#### Selected text ####

State Rep. Stephanie Borowicz, R-Clinton, speaks during a news conference in the state Capitol on Oct. 21, 2019
There’s no mistaking where state Rep. Stephanie Borowicz stands on abortion. She wants it gone. And to help that goal on its way, the freshman Republican from Clinton County is sponsoring a bill that would prohibit the procedure as soon as a doctor can detect a fetal heartbeat.
That’s at around six weeks, which is before most women even know they’re pregnant. Asked if she knows that would amount to an effective total ban on the procedure, now legal until the 24th week of gestation, she doesn’t hesitate: “Yes,” she tells a reporter.
At a Monday press conference, Borowicz, along with freshman Sen. Doug Mastriano, R-Adams, who’s sponsoring a similar proposal on his side of the Capitol, argued forcefully — and often floridly — for their respective bills.
But when Borowicz was asked Monday if she was the prime sponsor, or even the co-sponsor, of legislation that would promote foster care or adoption, or measures aimed at helping new and expectant mothers — and the fetuses she’s insisting they bring to term — Borowicz drew a blank.
“I don’t know,” she said, adding a moment later, “I can’t tell you right now, off the top of my head, if I am. I don’t think that I am because we didn’t have a co-sponsorship memo.” That’s a reference to the “Dear Colleague” letter lawmakers send out when they’re looking for support for legislation.
Spoiler: Borowicz isn’t sponsoring such a bill.
But she does have a proposal that would let county corrections officers bring their personal firearms to work. Another solution in search of a problem would ban taxpayer money for gender confirmation surgery or hormone therapy for transgender state prison inmates.
Nor is she a co-sponsor of a measure sponsored by Rep. Mary Jo Daley, D-Montgomery, that would provide workplace accommodations for nursing mothers. It’s been sitting in the House Labor & Industry Committee since April.
But Borowicz is in good company.
None of the other House Republicans who stood up Monday to heartily endorse legislation that Borowicz openly admitted is aimed at putting a “dagger” into Roe v. Wade are on Daley’s bill either.
This isn’t surprising. While they’ve proven only too willing to take away someone’s right to make decisions about their own bodies, anti-abortion lawmakers have proven far stingier when it comes to paying for programs that keep parents and their children healthy and prosperous.
In a statement, the Philadelphia-based Women’s Law Project slammed the majority-Republican General Assembly for repeatedly blocking such measures in the past.

####

Please carry on the column about Rep. Stephanie Borowicz's heartbeat bill, starting right after its final sentence. The rows that come next are separate material, unconnected to the column above.

#### Extracted material ####

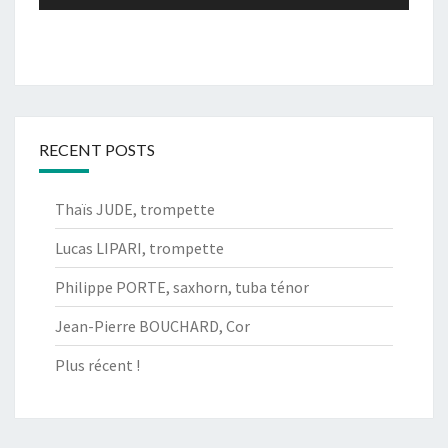
Player
RECENT POSTS
Thaïs JUDE, trompette
Lucas LIPARI, trompette
Philippe PORTE, saxhorn, tuba ténor
Jean-Pierre BOUCHARD, Cor
Plus récent !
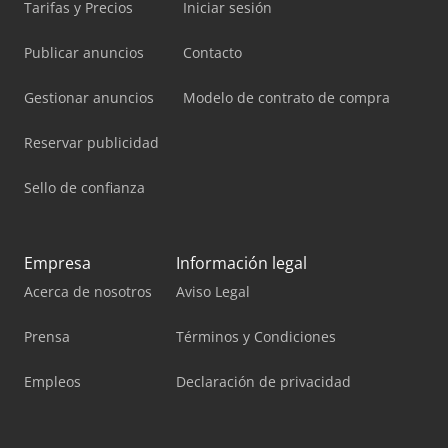
Tarifas y Precios
Iniciar sesión
Publicar anuncios
Contacto
Gestionar anuncios
Modelo de contrato de compra
Reservar publicidad
Sello de confianza
Empresa
Información legal
Acerca de nosotros
Aviso Legal
Prensa
Términos y Condiciones
Empleos
Declaración de privacidad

####

■ Answer to this problem:
Borowicz and Mastriano’s “obsessive focus on restricting access to safe, legal abortion while ignoring the shocking rates of maternal mortality and other ways Pennsylvania fails our constituents with regard to reproductive health has long been the standard M.O. for anti-choice lawmakers in Pennsylvania,” Senior Staff Attorney Susan J. Frietsche said in an email.
Yet, those are all places for “pro-family” lawmakers to focus their energy. Instead, they’re peddling legislation that will survive neither a guaranteed gubernatorial veto, nor a judiciary that has almost uniformly ruled such measures unconstitutional.
Borowicz, who made headlines earlier this year by delivering an explicitly Christian and blatantly political invocation on the same day the Pennsylvania House swore in its first Black woman Muslim member, was quick to note Monday that she’s all for foster care and adoption — though there is no suggestion that she’s putting her legislative muscle behind it.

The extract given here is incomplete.